面对令人窒息的现实,庄子给出了一剂解药。他用超越常理的语言,构建了一个超越名辩与逻辑的世界。
在《秋水》篇中,他借北海若之口道出,万物的大小、贵贱都是相对的。井底之蛙不可谈海,夏生秋死的昆虫不可语冰。人也是如此,在浩瀚宇宙中,我们不过是沧海一粟。既然得失无定规,生死亦如四季交替,又何必执着于世俗的标准去为难自己?
庄子通过那些眩目的寓言,打破了现实与梦境、生与死的界限。庄周梦蝶,不知是人梦见蝴蝶,还是蝴蝶梦见庄周。在物我合一的境界里,主客体的对立消失了,世俗的重担不攻自破。
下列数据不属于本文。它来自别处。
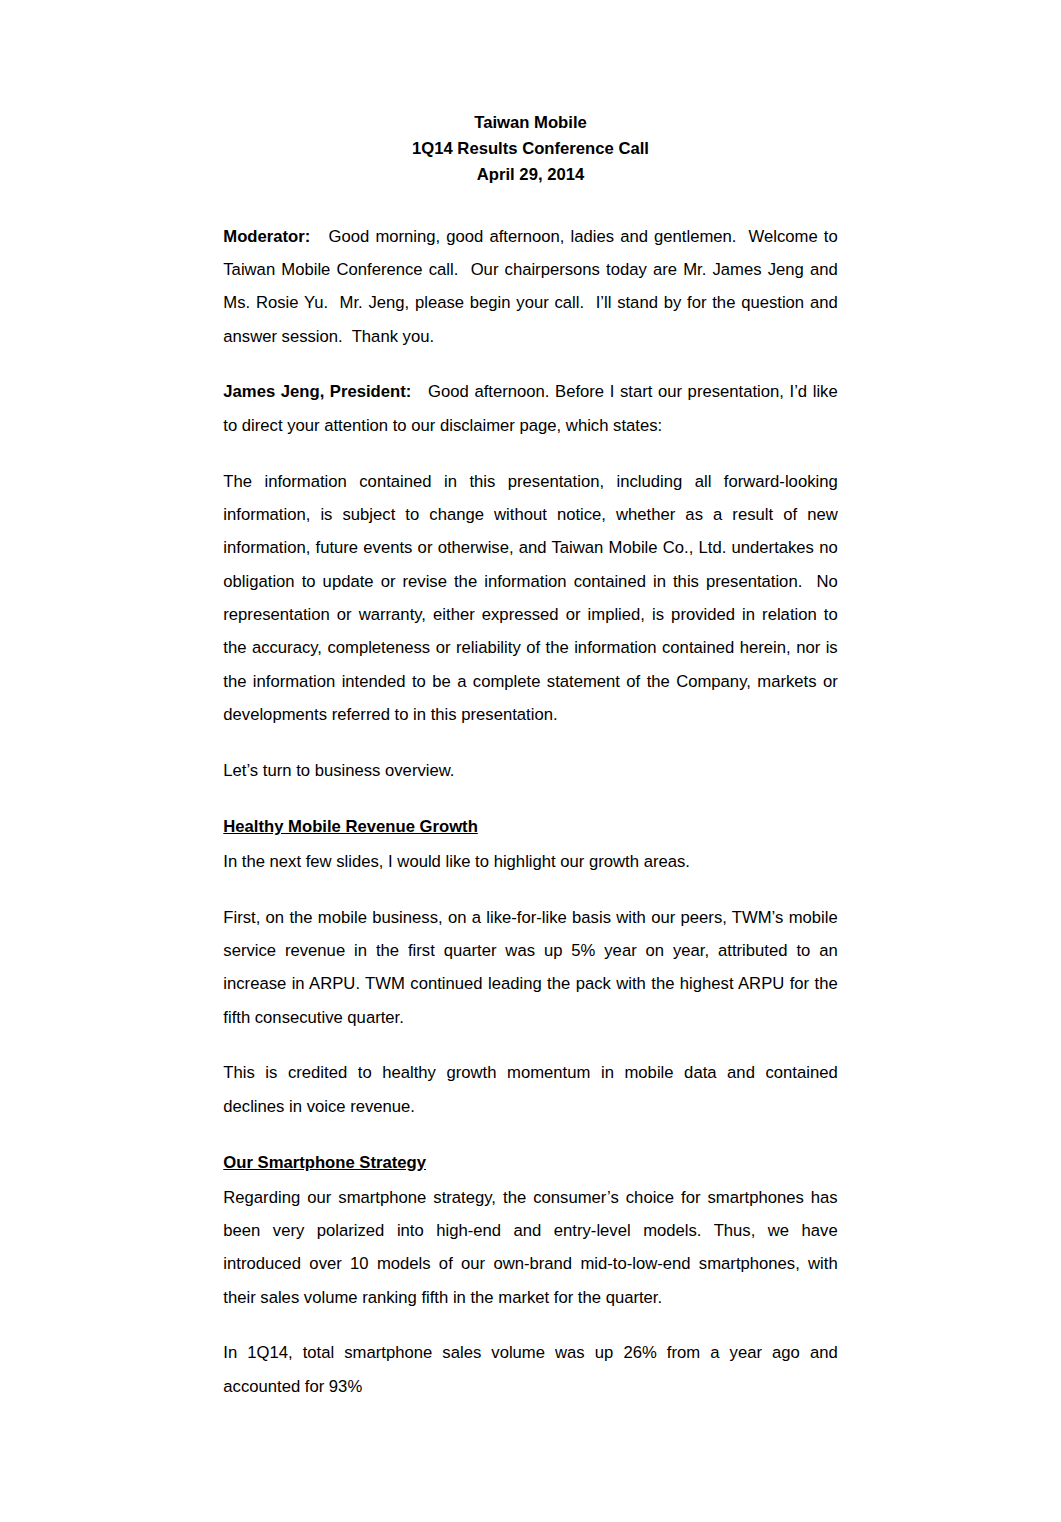Taiwan Mobile
1Q14 Results Conference Call
April 29, 2014
Moderator: Good morning, good afternoon, ladies and gentlemen. Welcome to Taiwan Mobile Conference call. Our chairpersons today are Mr. James Jeng and Ms. Rosie Yu. Mr. Jeng, please begin your call. I’ll stand by for the question and answer session. Thank you.
James Jeng, President: Good afternoon. Before I start our presentation, I’d like to direct your attention to our disclaimer page, which states:
The information contained in this presentation, including all forward-looking information, is subject to change without notice, whether as a result of new information, future events or otherwise, and Taiwan Mobile Co., Ltd. undertakes no obligation to update or revise the information contained in this presentation. No representation or warranty, either expressed or implied, is provided in relation to the accuracy, completeness or reliability of the information contained herein, nor is the information intended to be a complete statement of the Company, markets or developments referred to in this presentation.
Let’s turn to business overview.
Healthy Mobile Revenue Growth
In the next few slides, I would like to highlight our growth areas.
First, on the mobile business, on a like-for-like basis with our peers, TWM’s mobile service revenue in the first quarter was up 5% year on year, attributed to an increase in ARPU. TWM continued leading the pack with the highest ARPU for the fifth consecutive quarter.
This is credited to healthy growth momentum in mobile data and contained declines in voice revenue.
Our Smartphone Strategy
Regarding our smartphone strategy, the consumer’s choice for smartphones has been very polarized into high-end and entry-level models. Thus, we have introduced over 10 models of our own-brand mid-to-low-end smartphones, with their sales volume ranking fifth in the market for the quarter.
In 1Q14, total smartphone sales volume was up 26% from a year ago and accounted for 93%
人类的文明习惯于教人做加法,拼命去追逐那些“有用”的标签,导致我们在强烈的目的性中产生精神上的颤抖。而庄子的哲学,是教人做减法。
那棵树干上有许多赘瘤、不合规矩的奇特大树,正因为木匠不看它一眼,才免遭砍伐,得以在无何有之乡自由生长。这就是“无用之用”。读一些无用的书,做一些无用的事,花一些无用的时间,正是为了在密不透风的社会网络中,给自己保留一个超越世俗评价的机会。
真正的逍遥,不是避世,而是心灵的松绑。当我们在生活的喧嚣中感到疲惫,或许能在一个蓦然回首的瞬间,与三千年前那位在泥涂中曳尾的智者达成某种默契,然后相忘于江湖。